Discurso durante a 14ª Sessão Não Deliberativa, no Senado Federal

Acusação de omissão do Presidente do Senado Federal diante de escândalos envolvendo o Banco Master e autoridades do país. Preocupação com o suposto esvaziamento do instituto das CPIs e CPMIs, em decorrência da atuação de ministros do STF, e defesa do impeachment desses ministros como solução para a retomada do poder do Parlamento. Insatisfação com a possível retençãode imagens pela TV Senado relativas à representação apresentada por S. Exa. contra o Senador Davi Alcolumbre no Conselho de Ética, bem como com a licitação realizada pela Casa para publicidade institucional. Solicitação de providências ao Ministério das Relações Exteriores sobre o desaparecimento da psicóloga cearense Vitória Barreto, após viagem ao exterior.

Autor
Eduardo Girão (NOVO - Partido Novo/CE)
Nome completo: Luis Eduardo Grangeiro Girão
Casa
Senado Federal
Tipo
Discurso
Resumo por assunto
Atuação do Senado Federal, Finanças Públicas, Improbidade Administrativa, Previdência Social, Sistema Financeiro Nacional, Soberania, Defesa Nacional e Ordem Pública, Transparência e Governança Públicas { Modernização Administrativa , Desburocratização }:
  • Acusação de omissão do Presidente do Senado Federal diante de escândalos envolvendo o Banco Master e autoridades do país.
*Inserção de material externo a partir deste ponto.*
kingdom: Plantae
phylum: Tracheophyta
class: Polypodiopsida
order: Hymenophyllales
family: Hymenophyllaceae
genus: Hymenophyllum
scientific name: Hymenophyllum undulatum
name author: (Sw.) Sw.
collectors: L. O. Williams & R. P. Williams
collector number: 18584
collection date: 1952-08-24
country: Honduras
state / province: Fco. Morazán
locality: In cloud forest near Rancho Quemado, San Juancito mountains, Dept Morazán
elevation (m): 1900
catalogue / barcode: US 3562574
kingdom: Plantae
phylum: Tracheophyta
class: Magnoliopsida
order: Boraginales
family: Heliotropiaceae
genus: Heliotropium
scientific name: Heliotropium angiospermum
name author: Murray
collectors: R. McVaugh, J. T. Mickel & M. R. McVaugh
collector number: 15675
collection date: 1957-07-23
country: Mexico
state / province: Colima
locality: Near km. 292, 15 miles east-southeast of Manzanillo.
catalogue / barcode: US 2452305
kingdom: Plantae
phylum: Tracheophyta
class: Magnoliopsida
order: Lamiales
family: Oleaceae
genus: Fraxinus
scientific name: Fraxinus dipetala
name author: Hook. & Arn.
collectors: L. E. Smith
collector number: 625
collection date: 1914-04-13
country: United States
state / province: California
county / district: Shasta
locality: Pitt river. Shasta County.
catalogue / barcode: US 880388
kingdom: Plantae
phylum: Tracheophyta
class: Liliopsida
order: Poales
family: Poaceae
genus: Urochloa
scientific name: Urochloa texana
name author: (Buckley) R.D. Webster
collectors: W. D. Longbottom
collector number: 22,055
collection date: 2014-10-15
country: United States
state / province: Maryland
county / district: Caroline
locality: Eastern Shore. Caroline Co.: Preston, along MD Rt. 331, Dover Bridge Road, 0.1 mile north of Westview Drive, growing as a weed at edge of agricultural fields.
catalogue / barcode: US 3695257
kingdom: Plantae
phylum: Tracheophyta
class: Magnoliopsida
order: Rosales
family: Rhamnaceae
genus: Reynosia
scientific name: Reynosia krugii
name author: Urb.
Preocupação com o suposto esvaziamento do instituto das CPIs e CPMIs, em decorrência da atuação de ministros do STF, e defesa do impeachment desses ministros como solução para a retomada do poder do Parlamento. Insatisfação com a possível retençãode imagens pela TV Senado relativas à representação apresentada por S. Exa. contra o Senador Davi Alcolumbre no Conselho de Ética, bem como com a licitação realizada pela Casa para publicidade institucional. Solicitação de providências ao Ministério das Relações Exteriores sobre o desaparecimento da psicóloga cearense Vitória Barreto, após viagem ao exterior.
Publicação
Publicação no DSF de 17/03/2026 - Página 31
Assuntos
Outros > Atuação do Estado > Atuação do Senado Federal
Economia e Desenvolvimento > Finanças Públicas
Administração Pública > Agentes Públicos > Improbidade Administrativa
Política Social > Previdência Social
Economia e Desenvolvimento > Sistema Financeiro Nacional
Soberania, Defesa Nacional e Ordem Pública
Administração Pública > Transparência e Governança Públicas { Modernização Administrativa , Desburocratização }
Indexação
  • ANALISE, CRITICA, TRAFICO DE INFLUENCIA, MINISTRO, ALEXANDRE DE MORAES, SUPREMO TRIBUNAL FEDERAL (STF), IBANEIS ROCHA, GOVERNADOR, DISTRITO FEDERAL (DF), DANIEL VORCARO, CORRUPÇÃO, NEGOCIAÇÃO, BANCO DE BRASILIA (BRB), AQUISIÇÃO, BANCO PRIVADO.
  • CRITICA, INTERFERENCIA, MINISTRO, SUPREMO TRIBUNAL FEDERAL (STF), ANDAMENTO, TRABALHO, COMISSÃO PARLAMENTAR MISTA DE INQUERITO (CPMI), INVESTIGAÇÃO, FRAUDE, PREVIDENCIA SOCIAL, INSTITUTO NACIONAL DO SEGURO SOCIAL (INSS), IMPEDIMENTO, COMPARECIMENTO, TESTEMUNHA.
  • CRITICA, DAVI ALCOLUMBRE, SENADOR, PRESIDENTE, SENADO, RECUSA, ABERTURA, PROCESSO, IMPEACHMENT, ALEXANDRE DE MORAES, GILMAR MENDES, DIAS TOFFOLI, MINISTRO, SUPREMO TRIBUNAL FEDERAL (STF).
  • CRITICA, LICITAÇÃO, CONTRATAÇÃO, EMPRESA DE PUBLICIDADE, OBJETIVO, PROPAGANDA, SENADO.
  • SOLICITAÇÃO, ITAMARATI (MRE), INFORMAÇÕES, DESAPARECIMENTO, PAIS ESTRANGEIRO, INGLATERRA, MULHER, PSICOLOGO, ESTADO DO CEARA (CE).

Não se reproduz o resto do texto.